Rule of law is a Sustainable Development Goal (SDG) seeking to promote peaceful and inclusive societies for sustainable development, provide access to justice for all and build effective, accountable and inclusive institutions at all levels (SDG 16). It enjoys wide global support, and within the United Nations system the rule of law is considered paramount for achieving other sustainable development goals, such as the rights to water, food, and energy. While there is much merit to this view, this chapter argues that the rule of law may at times be the single biggest obstacle for achieving the other SDGs. The chapter starts by highlighting the main rule of law theories from which SDG 16 draws, namely formal, procedural and substantive. All three theories require different kinds of certainty that is at odds with the uncertainty of the socio-ecological ‘real’ world. This uncertainty is caused mainly by the lack of scientific data and understanding of biological systems, economic and social risks, and the dynamic and complex nature of socio-ecological systems. If science cannot be certain of how the socio-ecological world operates or will operate, neither can the (rule of) law that seeks to regulate the human–environment interface. The chapter concludes by discussing two categories of legal mechanisms that may be used to reconcile the (rule of law’s) need for certainty, and the uncertainty of the socio-ecological world. In the first line of inquiry it suggests that environmental regulations should be designed to alleviate scientific uncertainty by being adaptive. In the second line of inquiry it suggests courts are required to exercise their discretion in evaluating evidence and interpreting the law. These two mechanisms to tackle scientific uncertainty require major concessions from the rule of law but they need not be its demise. The rule of law trickles down to questions like how well and openly the decisions are reasoned.
Ed Couzens, Alexander Paterson and Sophie Riley
This chapter begins with an explanation of the various threats facing, first, marine biodiversity and, second, biodiversity in forests.

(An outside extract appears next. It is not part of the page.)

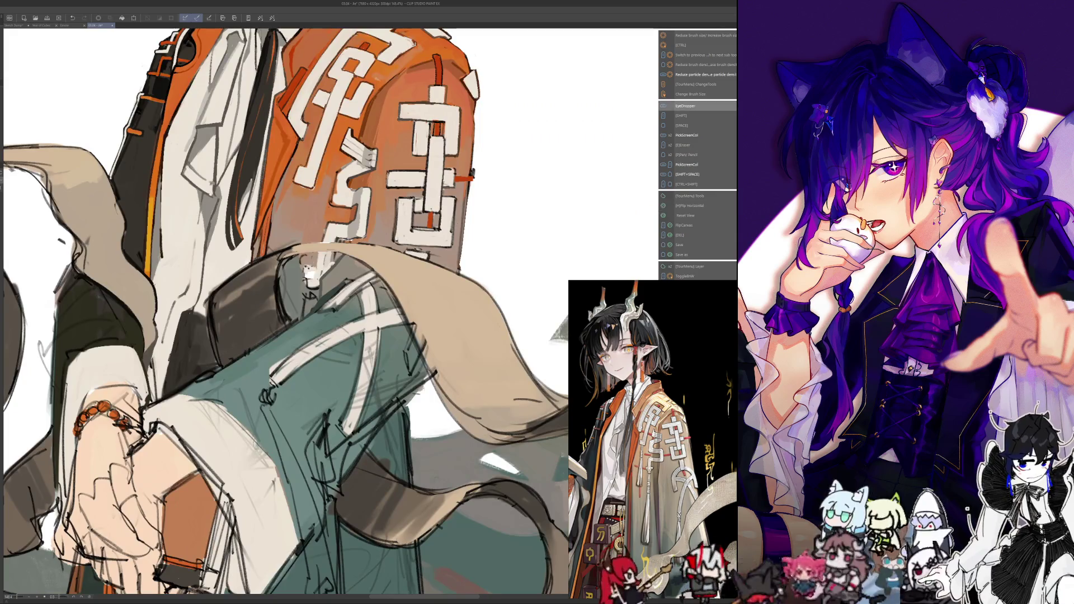
key("alt")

Both suffer from numerous threats and from the increased cumulative impact of these threats. The chapter then considers the legal framework for governance of marine biodiversity, explaining that there have been four major documents or instruments which have driven this legal development more than have any others: Huig de Groot’s pamphlet Mare Liberum, published in 1609; the judgment in 1898 of the arbitral tribunal in the Bering Sea Fur Seals Arbitration; the Proclamation by US President Truman in 1945 of a ‘Policy with Respect to Coastal Fisheries in Certain Areas of the High Seas’; and finally the United Nations Convention on the Law of the Sea (UNCLOS) (adopted 1982, entered into force 1994). A fifth may soon be adopted – if current efforts toward a global convention on the protection of biodiversity in areas beyond national jurisdiction are successful. In addition to these, there are hundreds of relevant international instruments, of global, regional and bilateral scope. In contrast, it is explained, there is little international regulation of forests, with many of the most relevant instruments being of a non-binding nature, such as the Forest Principles of 1992. In the face of this absence of regulatory instruments, recourse must be had to instruments of a more general nature. In conclusion, similarities and differences are highlighted between the regulatory regimes for forests and the marine environment, and it is noted that while one is arguably over-, and the other under-, regulated, neither is having the desired effect, and biodiversity is declining in both. That neither approach is working effectively is instructive, and a topic worth further study.